I agree that CCS has an important role to play in the regeneration of coastal communities and perhaps areas that have been forgotten over the last few years. That includes the area that the hon. Gentleman represents, many areas in Scotland and the area that I represent.
The report contains six recommendations for how CCS can perform that crucial role. I believe that we reached the right conclusions, for three reasons. First, the UK has made commitments, through the Climate Change Act 2008 and international agreements, to reduce carbon emissions. Those were most recently reconfirmed in Paris in autumn 2015. As a result, we have a duty to put in place measures that will enable us to get on with meeting those targets at the lowest possible cost to the country’s consumers and taxpayers.
It quickly became apparent to the group that we cannot get on with that without CCS. The great advantage of CCS is that it is a highly strategic technology that can deliver emissions reductions across many sectors, including, as we have heard, power generation, energy-intensive industries, heat and transport.

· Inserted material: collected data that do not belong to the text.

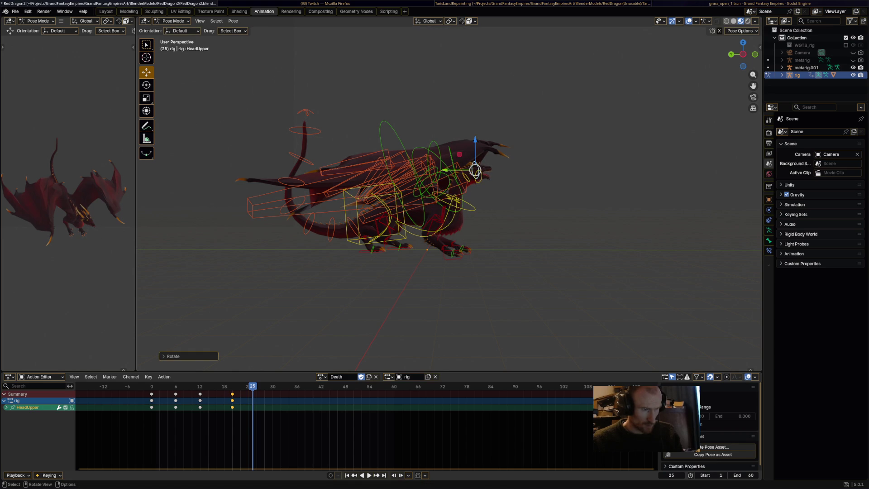
key(r)
click(501, 171)
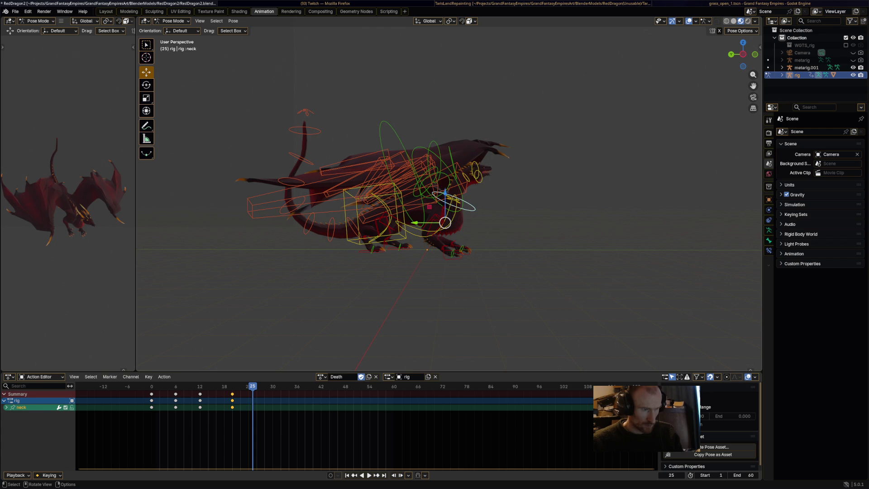
Keyframe all bones at frame 25 and play the Death action
key(a)
key(i)
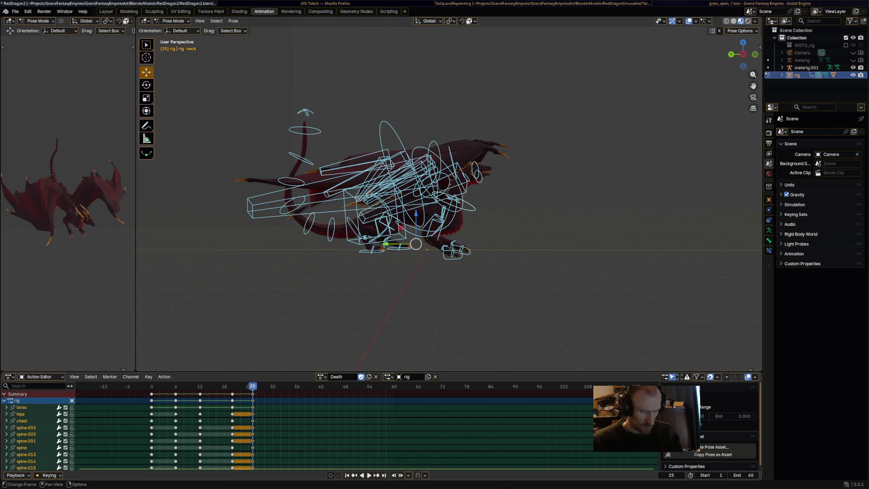
key(space)
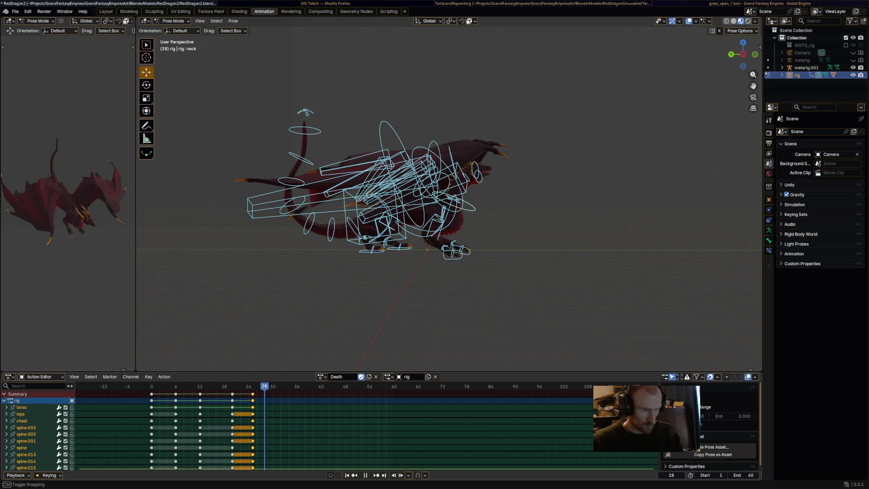
mouse_move(448, 271)
middle_down()
mouse_move(348, 271)
mouse_move(348, 330)
middle_up()
key(space)
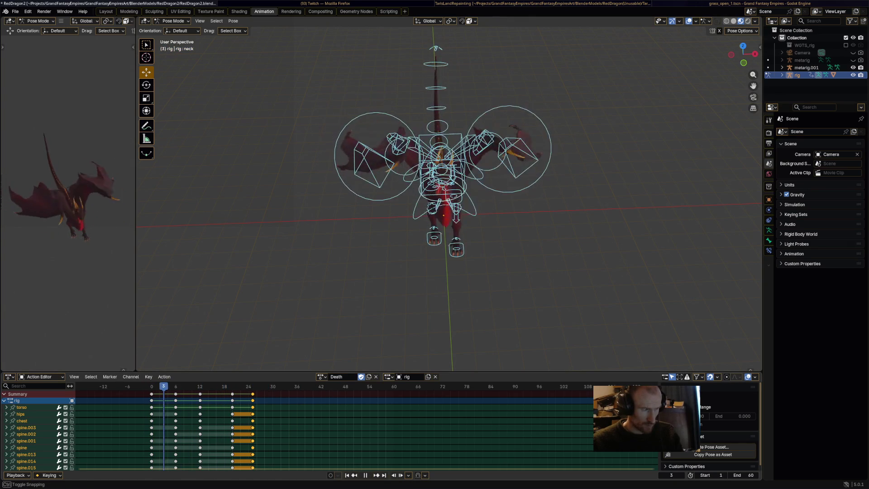
key(space)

It should also be pointed out that CCS has the potential to safely store 15% of current UK CO2 emissions by 2030 and up to 40% by 2050.
There is a cost associated with inaction on CCS. Last summer, the Committee on Climate Change highlighted that if we take no action on CCS, the cost to UK consumers will be £1 billion to £2 billion per annum in the 2020s, rising to £4 billion to £5 billion per annum in the 2040s.